[boost] Re: Boost Unicode support ideas

14 Apr 2004

      Miro Jurisic <macdev@meeroh.org> writes:
...
In article <00c101c42167$8d0a7f40$1b440352@fuji>,
 "John Maddock" <john@johnmaddock.co.uk> wrote:
...
...
- The standard facets (and the locale class itself, in that it is a
   functor for comparing basic_strings) are tied to facilities such as
   std::basic_string and std::ios_base which are not suitable for
   Unicode support.
Why not?  Once the locale facets are provided, the std iostreams will "just
work", that was the whole point of templating them in the first place.
I have already gone over this in other posts, but, in short,
std::basic_string makes performance guarantees that are at odds with Unicode
strings.
Only if you use an encoding other than UTF-32/UCS-4. This has to be a (POD) UDT
rather than a typedef, so that one may specialize std::char_traits. Of course,
if this gets standardized, then it can be a built-in, since the standard can
specialize its own templates.
...
...
However I think we're getting ahead of ourselves here:  I think a Unicode
library should be handled in stages:
1) define the data types for 8/16/32 bit Unicode characters.
The fact that you believe this is a reasonable first step leads me to
believe that you have not given much thought to the fact that even if you
use a 32-bit Unicode encoding, a character can take up more than 32 bits
(and likewise for 16-bit and 8-bit encodings. Unicode characters are not
fixed-width data in any encoding.
Yes, but a codepoint is 32-bits, and codepoints can come in any sequence. A
given sequence of codepoints may or may not have a valid semantic meaning as a
"character", but that is like debating whether or not "fjkp" is a valid word
--- beyond the scope of basic string handling facilities.
...
...
2) define iterator adapters to convert a sequence of one Unicode character
type to another.
This is also not as easy as you seem to believe that it is, because even
within one encoding many strings can have multiple representations.
That is why there are various canonical forms defined. We should provide a
means of converting to the canonical forms.
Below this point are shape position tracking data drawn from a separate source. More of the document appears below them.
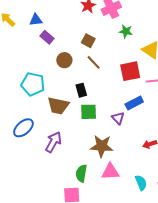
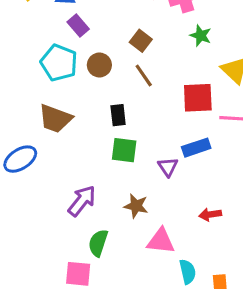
cyan pentagon: (33, 84) -> (59, 63), moved
brown trapezoid: (58, 106) -> (55, 119), moved
purple arrow: (53, 142) -> (82, 201), moved
brown star: (102, 146) -> (136, 206), size x0.7
pink triangle: (110, 172) -> (161, 241), moved

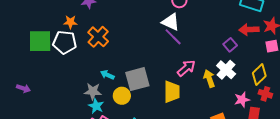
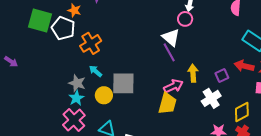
orange cross: (98, 37) -> (91, 43), moved
yellow arrow: (209, 79) -> (193, 73), moved
yellow trapezoid: (172, 92) -> (167, 103), moved

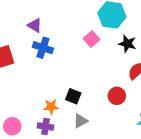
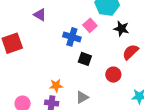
blue cross: (43, 48) -> (72, 37), moved
black square: (73, 96) -> (85, 59), moved

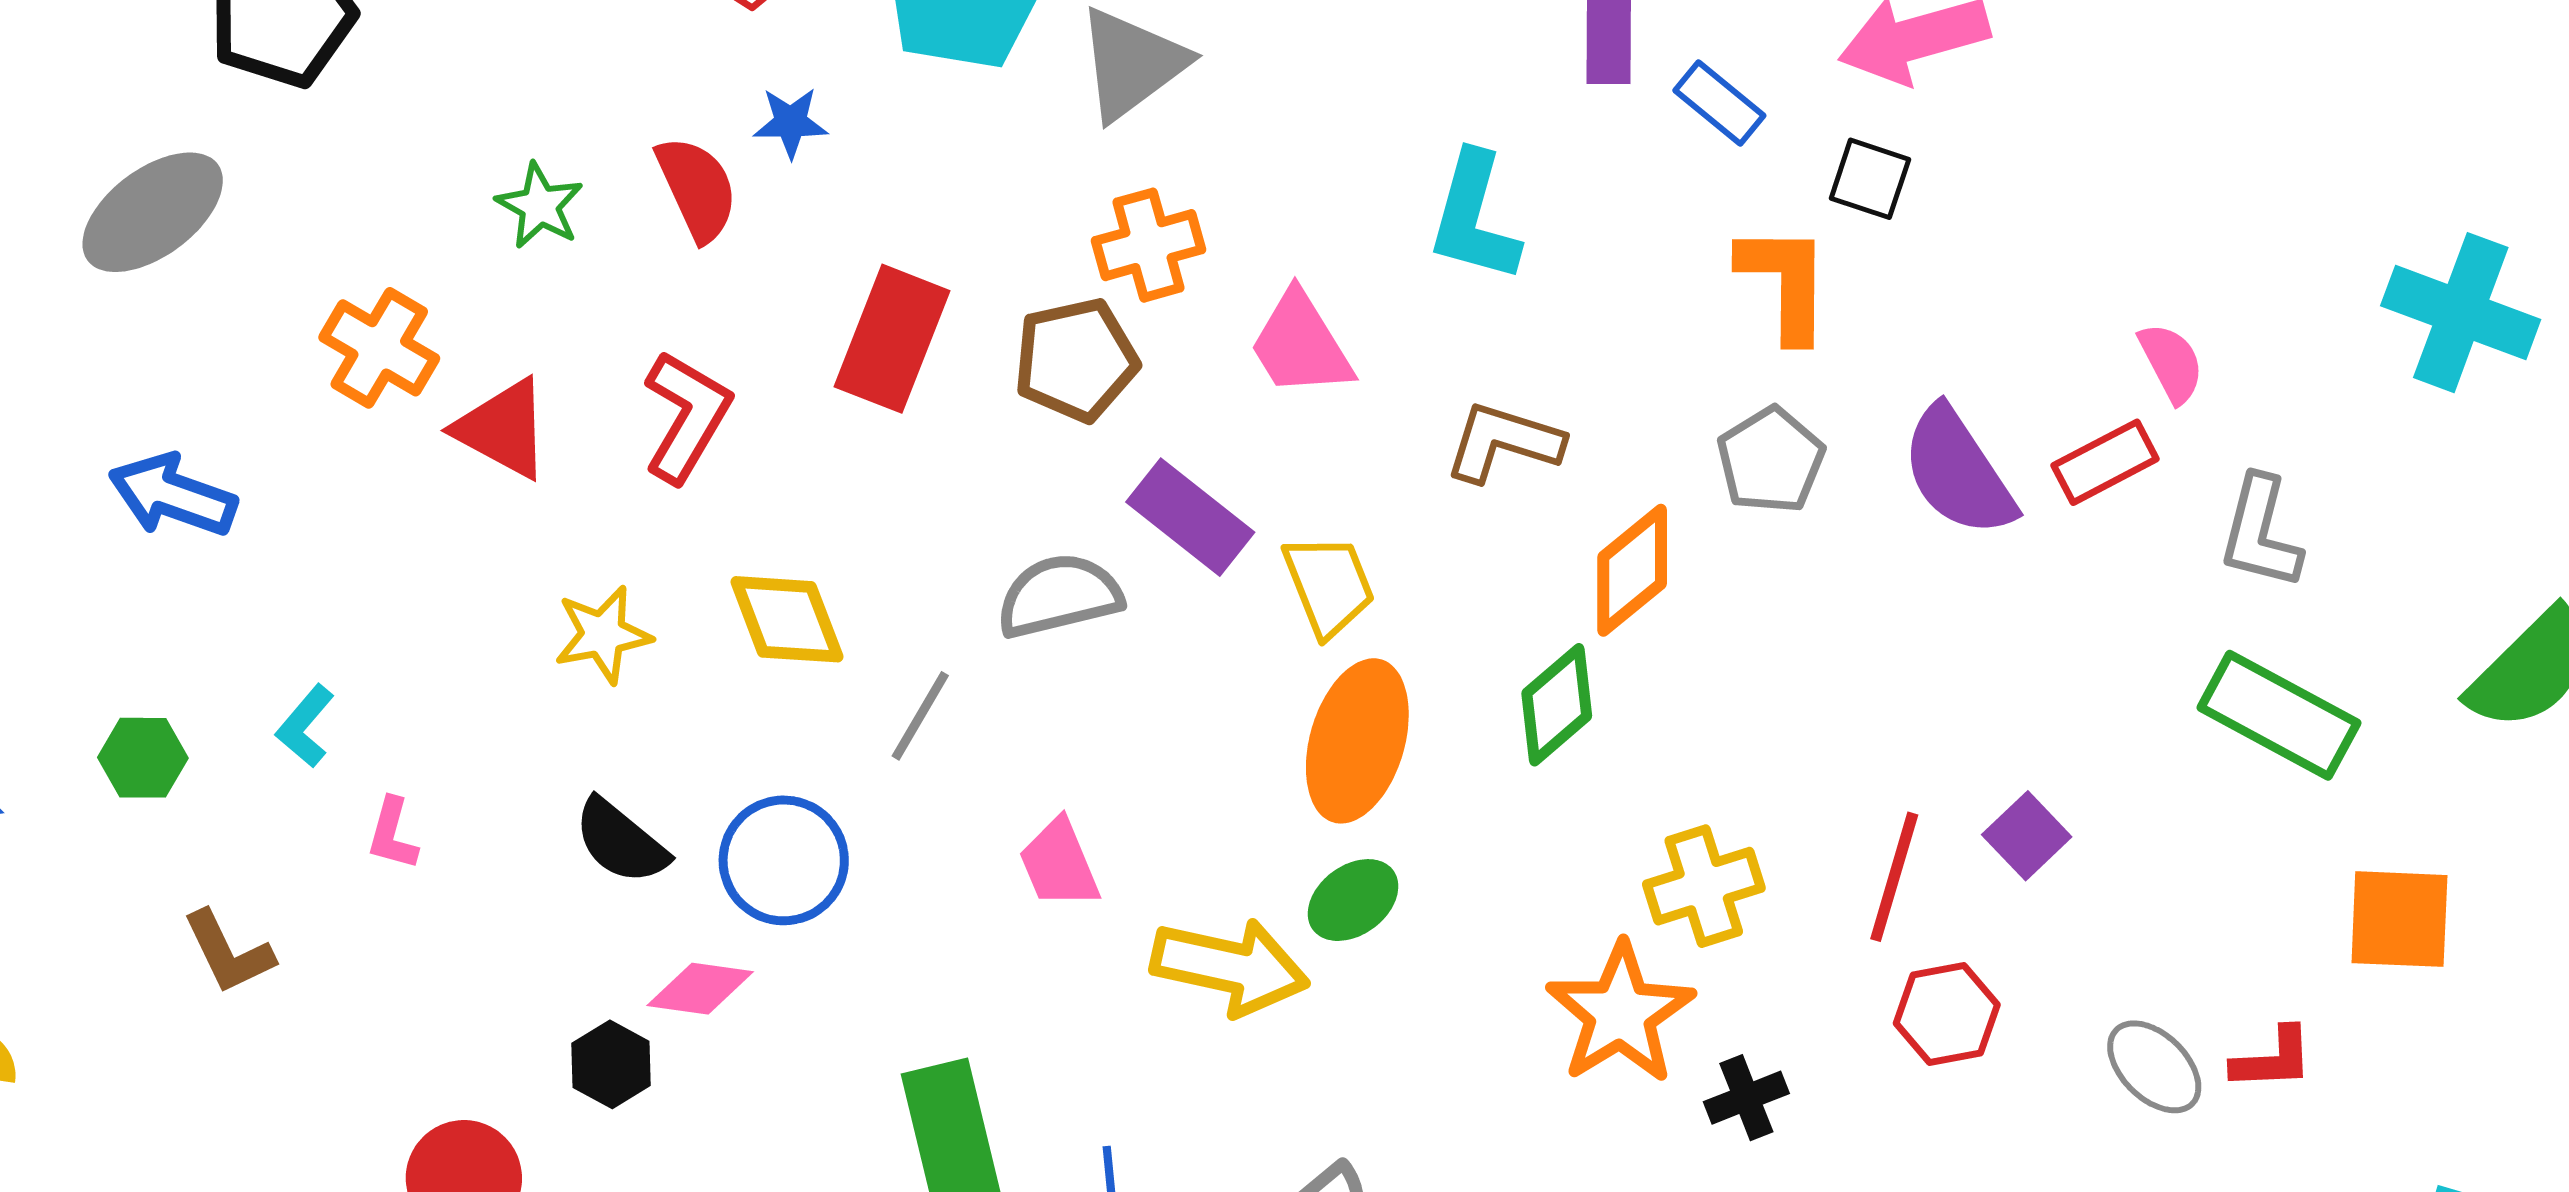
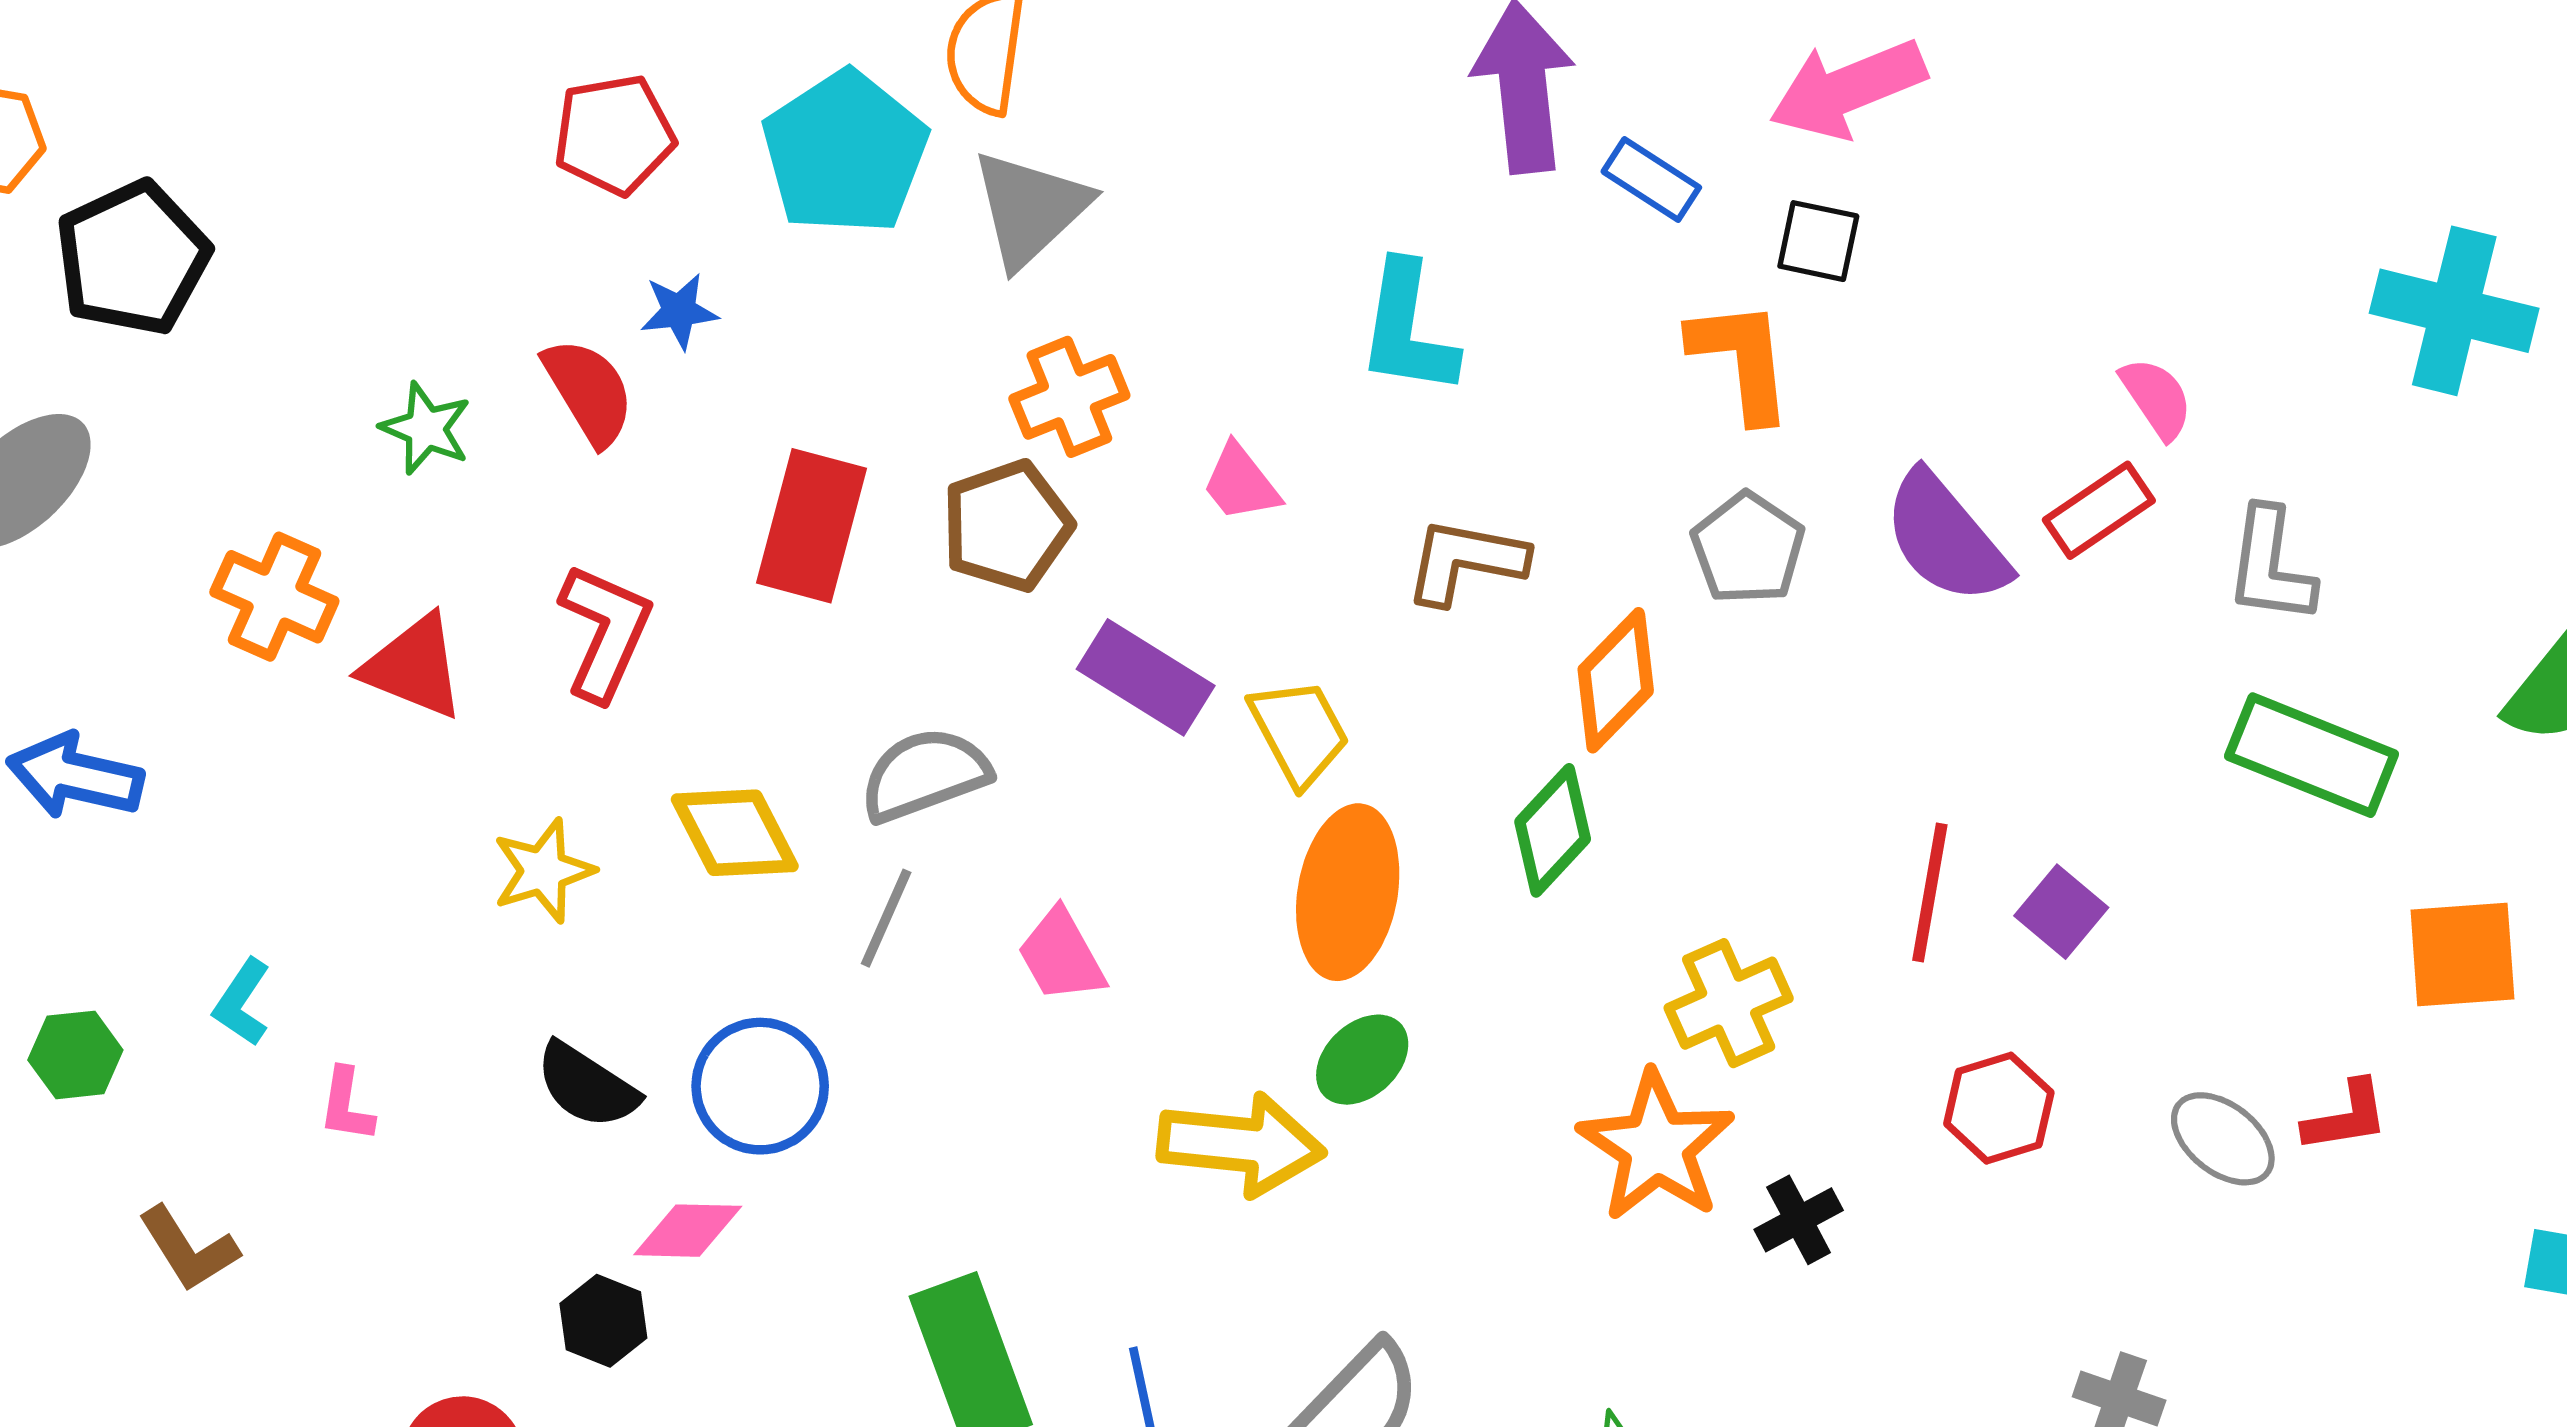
pink trapezoid: (1301, 344) -> (1241, 483), size x0.7
gray semicircle: (1059, 596) -> (925, 775), moved
pink trapezoid: (1059, 864) -> (1061, 956), moved
red line: (1894, 877) -> (1930, 892), moved

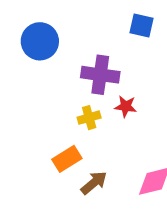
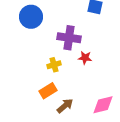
yellow cross: (89, 118) -> (54, 65), moved

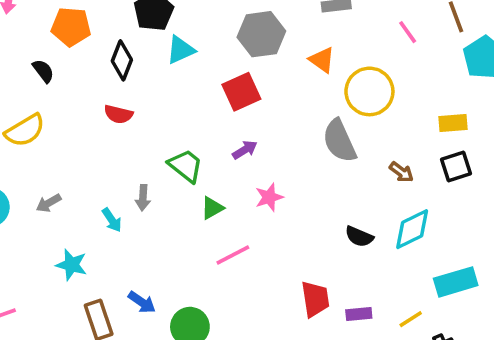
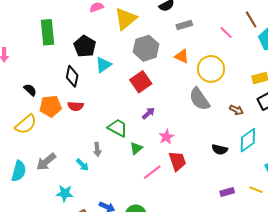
orange pentagon: (71, 27) -> (51, 106), moved
gray arrow: (49, 203) -> (46, 162), size x1.5
red trapezoid: (315, 299) -> (177, 161), moved
yellow line: (411, 319) -> (256, 190), turned 64

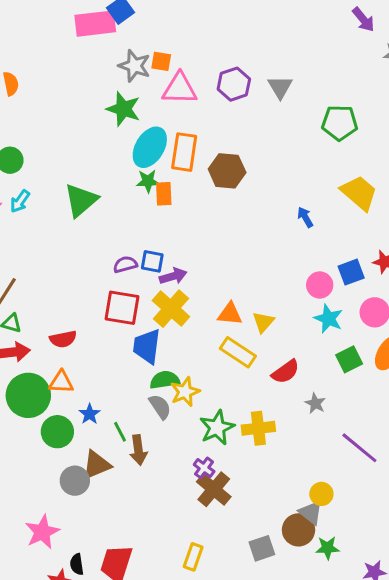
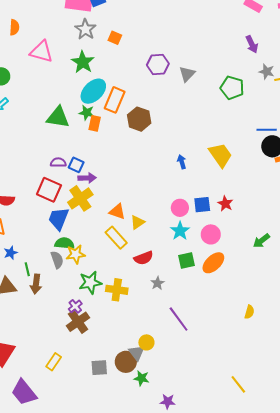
gray star: (134, 66) -> (85, 29), moved
pink triangle: (180, 89) -> (41, 52), moved
green pentagon: (340, 123) -> (232, 88), moved
green triangle: (81, 200) -> (58, 117), moved, turned 35

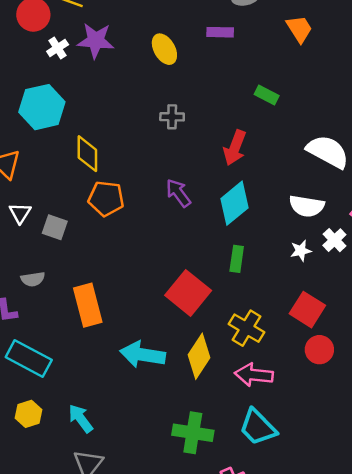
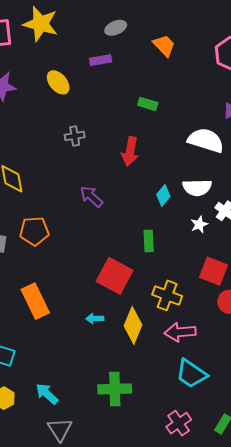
orange pentagon: (106, 199) -> (34, 231), moved
cyan diamond: (235, 203) -> (163, 196), moved, size x0.6
cyan arrow: (143, 355) -> (95, 318), moved, size x0.5
green cross: (193, 433) -> (115, 389), moved

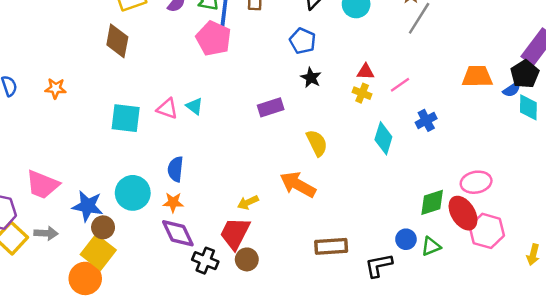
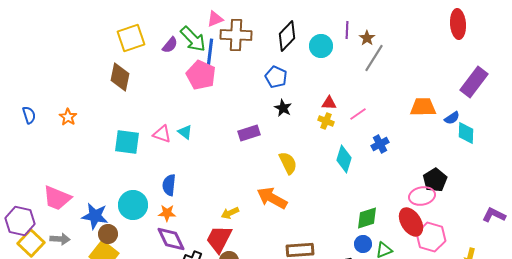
black pentagon: (525, 74) -> (435, 180), moved
orange star: (56, 88) -> (68, 117), turned 30
green diamond: (432, 202) -> (367, 218), moved

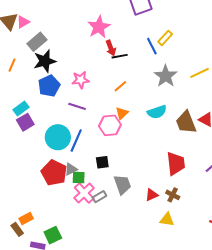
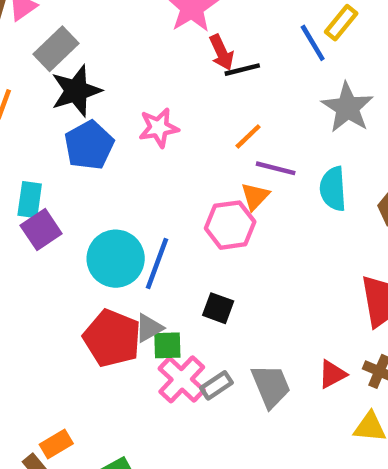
purple line: (77, 106) -> (276, 168), moved
cyan rectangle: (21, 109) -> (30, 200), turned -42
cyan semicircle: (157, 112) -> (333, 189), turned 108
black square: (102, 162) -> (218, 308), turned 32
gray trapezoid: (122, 184) -> (271, 386), moved

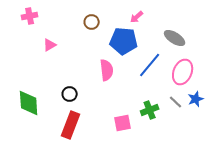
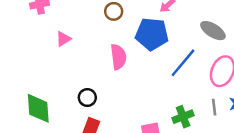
pink semicircle: (107, 70) -> (118, 57), moved
gray line: (176, 102) -> (214, 107), turned 40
However, this is independent of Unicode encoding --- the same sequence of code
points can be represented in each Unicode encoding in precisely one way.
...
...
3) define char_traits specialisations (as necessary) in order to get
basic_string working with Unicode character sequences, typedef the
appropriate string types:
typedef basic_string<utf8_t> utf8_string; // etc
This is not a good idea. If you do this, you will produce a basic_string
which can violate well-formedness of Unicode strings when you use any
mutation algorithm other than concatenation, or you will violate performance
guarantees of basic_string.
Yes. basic_string<CharType> relies on each CharType being a valid entity in
its own right --- for Unicode this means it must be a single Unicode code
point, so using basic_string for UTF-8 is out.

You are right that Unicode does not play fair with most standard locale
facilities, especially case conversions (1-1, 1-many, 1-0, context sensitivity
(which could be seen as many-many), locale specifics).

Collation is one area where the standard library facilities should be OK,
since the standard library collation support deals with whole strings. When
you install the collation facet in your locale, you choose the Unicode
collation options that are relevant to you.

Anthony
-- 
Anthony Williams
Senior Software Engineer, Beran Instruments Ltd.